The ip listed as xx.xx.xx.101 is one of the ips that I want to be able to access the ftp server.

Any suggestions?


----------



## DutchDaemon (Feb 26, 2010)

Is pure-ftp even tcpwrapper-aware, or are you running it from inetd -w? Does anything happen when you play with these rules?


----------



## DutchDaemon (Feb 26, 2010)

And *do not double-post*.


----------



## rfrazier (Feb 26, 2010)

Sorry about post, I thought I was more appropriate in the Firewall forum. 

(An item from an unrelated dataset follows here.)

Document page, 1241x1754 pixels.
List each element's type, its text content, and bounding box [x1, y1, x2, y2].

Everything was commented out in /etc/inetd.conf previously so I'm not sure how if its tcp-wrapper aware.  How can I tell?  I'm fairly new at this admin stuff and I appreciate the help.


----------



## rfrazier (Feb 26, 2010)

And no nothing happens when I "play with the settings".  I've tried it a number of ways.


----------



## DutchDaemon (Feb 26, 2010)

Find the pure-ftp binary (probably in /usr/local/bin or /usr/local/sbin), and run ldd on it. Something like `ldd /usr/local/bin/pureftpd | grep wrap`. If you get 'libwrap' it's compiled with tcpwrapper support. If not, using /etc/hosts.allow has no point when you run proftpd in daemon (standalone) mode. You'll either have to recompile it with tcpwrapper support, or run it from inetd (itself started with the -w flag).

Or use a firewall, of course, which is probably better anyway.


----------